Vous l’avez dit, il n’a pas été facile de faire des choix. Est-ce qu’il y a un moment qui a donné naissance à une discussion plus approfondie ? 

Nous avons hésité à montrer les accusations de viols commis par des hommes de la Gestapo et par Barbie lui‐​même. À l’époque du procès Barbie, ce moment‐​là n’avait pas été chroniqué ou diffusé. On s’est demandé jusqu’où nous devrions aller dans le récit de l’horreur. Ce passage appartient à la troisième partie du documentaire, le spectateur a compris de quoi Barbie était capable, est‐​ce que l’on devait en rajouter ? Nous avons fini par penser que oui, il fallait insérer ces témoignages puisque ces accusations ont été reprises et surtout contestées par la défense de Barbie, Jacques Vergès “qui devient un peu fou”, selon la formule du journaliste Sorj Chalandon. 

Avez-vous le sentiment que les différentes personnalités qui interviennent pour éclairer les procès, 30 ans plus tard, ont répondu à toutes vos questions ? Des questions continuent-elles à vous habiter ? 

Quand on travaillait sur le procès Barbie, dès que je sortais de la salle de montage, je ne pouvais pas ne pas m’interroger sur l’inhumanité. Qu’est-ce ? Comment se niche‐​t‐​elle dans l’humain ? Barbie, c’est un humain, ce n’est pas un extra‐​terrestre, ce n’est pas une fabrication de l’intelligence artificielle… Comment le désir d’idéologie peut‐​il, à ce point, guider un homme, prendre le contrôle de son cerveau ? C’est quelque chose qui m’interroge, parce qu’aujourd’hui encore, les gens se raccrochent à des idéologies, à des conceptions simplifiées du monde, et tout ce qui ne va pas dans leur sens est à détruire… 

Nous avons aussi été interpellés par les réponses des secrétaires du bureau des affaires juives de Bordeaux (sous l’autorité de Maurice Papon), des femmes d’une vingtaine d’années à l’époque de la collaboration qui, lorsqu’elles témoignent, déclarent qu’elles ne s’intéressaient pas à la chose politique, qu’elles ne comprenaient pas ce qu’elles faisaient alors qu’elles travaillaient sur des listes de Juifs à arrêter.
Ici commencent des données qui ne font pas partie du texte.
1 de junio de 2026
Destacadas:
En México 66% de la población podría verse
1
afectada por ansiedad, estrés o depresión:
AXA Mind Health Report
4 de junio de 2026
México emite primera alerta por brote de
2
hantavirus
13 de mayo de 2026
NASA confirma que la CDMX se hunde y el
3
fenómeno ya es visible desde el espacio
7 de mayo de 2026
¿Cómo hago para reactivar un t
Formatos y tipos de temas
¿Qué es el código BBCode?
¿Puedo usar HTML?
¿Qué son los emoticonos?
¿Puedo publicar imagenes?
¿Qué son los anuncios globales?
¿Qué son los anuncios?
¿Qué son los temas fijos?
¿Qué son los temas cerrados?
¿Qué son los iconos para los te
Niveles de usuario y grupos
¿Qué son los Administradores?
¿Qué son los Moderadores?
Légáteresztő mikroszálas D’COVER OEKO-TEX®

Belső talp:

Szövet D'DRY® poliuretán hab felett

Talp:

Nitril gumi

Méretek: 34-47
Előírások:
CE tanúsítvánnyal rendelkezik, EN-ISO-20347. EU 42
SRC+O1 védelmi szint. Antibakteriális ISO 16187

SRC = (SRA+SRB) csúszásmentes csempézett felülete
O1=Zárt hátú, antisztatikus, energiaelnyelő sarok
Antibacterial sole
Ce sont des réponses, des comportements qui donnent à réfléchir sur notre capacité à accepter les ordres, sur le courage de refuser. 
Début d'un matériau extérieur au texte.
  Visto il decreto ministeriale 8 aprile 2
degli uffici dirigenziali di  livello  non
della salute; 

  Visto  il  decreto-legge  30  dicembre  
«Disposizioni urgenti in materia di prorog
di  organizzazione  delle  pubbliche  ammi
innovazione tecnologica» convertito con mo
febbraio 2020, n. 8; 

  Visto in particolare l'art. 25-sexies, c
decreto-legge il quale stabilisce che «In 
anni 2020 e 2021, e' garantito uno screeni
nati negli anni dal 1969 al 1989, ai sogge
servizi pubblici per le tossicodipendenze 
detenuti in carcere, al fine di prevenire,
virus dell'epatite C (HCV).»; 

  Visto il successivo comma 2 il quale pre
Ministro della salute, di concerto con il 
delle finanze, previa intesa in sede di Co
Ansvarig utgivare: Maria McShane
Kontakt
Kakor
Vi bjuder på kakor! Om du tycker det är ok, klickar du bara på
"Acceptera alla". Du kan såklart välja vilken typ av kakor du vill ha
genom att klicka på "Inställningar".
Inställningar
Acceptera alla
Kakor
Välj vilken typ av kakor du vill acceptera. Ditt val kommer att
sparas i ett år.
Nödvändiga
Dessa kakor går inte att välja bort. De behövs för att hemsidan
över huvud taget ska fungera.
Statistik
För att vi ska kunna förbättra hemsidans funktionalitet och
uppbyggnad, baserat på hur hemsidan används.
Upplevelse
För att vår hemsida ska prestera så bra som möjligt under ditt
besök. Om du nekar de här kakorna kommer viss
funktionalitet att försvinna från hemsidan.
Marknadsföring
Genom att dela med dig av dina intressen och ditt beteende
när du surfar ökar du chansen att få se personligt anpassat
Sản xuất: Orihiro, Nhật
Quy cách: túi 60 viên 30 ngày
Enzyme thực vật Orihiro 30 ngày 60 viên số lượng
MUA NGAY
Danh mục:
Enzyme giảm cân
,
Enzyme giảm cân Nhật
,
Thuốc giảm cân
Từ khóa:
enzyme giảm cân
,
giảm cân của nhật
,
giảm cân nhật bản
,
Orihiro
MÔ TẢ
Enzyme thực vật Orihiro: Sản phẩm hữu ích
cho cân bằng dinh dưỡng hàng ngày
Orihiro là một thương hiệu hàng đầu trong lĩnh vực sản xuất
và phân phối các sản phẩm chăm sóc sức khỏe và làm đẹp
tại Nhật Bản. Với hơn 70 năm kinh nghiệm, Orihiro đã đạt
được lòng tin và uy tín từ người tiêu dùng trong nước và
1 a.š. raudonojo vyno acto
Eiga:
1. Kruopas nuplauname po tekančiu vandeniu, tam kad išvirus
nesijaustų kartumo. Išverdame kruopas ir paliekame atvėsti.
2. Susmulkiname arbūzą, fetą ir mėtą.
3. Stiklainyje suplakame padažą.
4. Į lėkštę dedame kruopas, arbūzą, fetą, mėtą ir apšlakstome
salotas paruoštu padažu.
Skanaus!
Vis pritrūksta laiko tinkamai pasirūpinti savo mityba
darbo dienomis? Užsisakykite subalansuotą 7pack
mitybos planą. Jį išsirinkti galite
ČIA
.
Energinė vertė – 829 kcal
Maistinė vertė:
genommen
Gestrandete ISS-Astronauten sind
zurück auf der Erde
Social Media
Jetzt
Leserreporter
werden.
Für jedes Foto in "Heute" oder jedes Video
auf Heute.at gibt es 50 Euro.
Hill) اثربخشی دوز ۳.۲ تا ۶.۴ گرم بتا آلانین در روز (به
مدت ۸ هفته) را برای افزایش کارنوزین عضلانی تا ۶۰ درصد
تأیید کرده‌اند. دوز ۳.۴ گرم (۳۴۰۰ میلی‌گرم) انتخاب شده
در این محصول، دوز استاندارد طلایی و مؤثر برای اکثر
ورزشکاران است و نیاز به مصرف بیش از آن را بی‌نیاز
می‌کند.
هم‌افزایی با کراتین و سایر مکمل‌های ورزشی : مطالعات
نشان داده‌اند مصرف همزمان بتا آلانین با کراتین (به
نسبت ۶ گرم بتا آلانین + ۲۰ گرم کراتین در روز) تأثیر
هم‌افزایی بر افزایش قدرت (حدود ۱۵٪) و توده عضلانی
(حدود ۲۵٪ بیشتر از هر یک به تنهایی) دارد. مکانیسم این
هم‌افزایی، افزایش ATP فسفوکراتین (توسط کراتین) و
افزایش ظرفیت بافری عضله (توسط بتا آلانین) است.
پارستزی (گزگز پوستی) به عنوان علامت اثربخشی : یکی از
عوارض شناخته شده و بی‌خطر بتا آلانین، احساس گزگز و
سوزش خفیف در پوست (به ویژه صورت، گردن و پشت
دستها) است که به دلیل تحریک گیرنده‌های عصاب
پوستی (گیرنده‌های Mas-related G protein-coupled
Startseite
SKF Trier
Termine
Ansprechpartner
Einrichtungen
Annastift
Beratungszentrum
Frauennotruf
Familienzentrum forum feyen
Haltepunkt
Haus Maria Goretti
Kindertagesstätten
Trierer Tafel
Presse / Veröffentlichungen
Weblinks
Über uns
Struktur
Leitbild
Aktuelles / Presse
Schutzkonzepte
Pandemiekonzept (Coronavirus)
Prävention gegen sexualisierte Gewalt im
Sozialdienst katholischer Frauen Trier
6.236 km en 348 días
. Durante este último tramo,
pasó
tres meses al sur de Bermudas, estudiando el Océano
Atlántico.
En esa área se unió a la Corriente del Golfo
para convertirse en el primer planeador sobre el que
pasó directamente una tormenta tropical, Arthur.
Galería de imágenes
Nous devrions aussi nous méfier de certaines de nos réactions parce que nous vivons dans un certain confort, nous ne savons pas ce qu’est la guerre, la peur, les hommes en armes dans l’espace public, il nous est difficile de ressentir le contexte d’alors. 

Comment avez-vous rendu ce documentaire accessible aux nouvelles générations, ces générations qui n’ont pas forcément connaissance des crimes commis par ces hommes d’un autre siècle ? 

Nous avons sollicité des personnalités pour relater les faits, les éclairer. Et, en même temps, nous avons choisi d’accorder une place singulière aux témoignages, de ne pas couper Simone Lagrange (arrêtée et torturée à 13 ans) qui parle pendant 14 minutes, de ne pas couper Lise Lesèvre (résistante) qui s’exprime pendant 8 minutes. Il est rare de retrouver de telles durées à la télévision.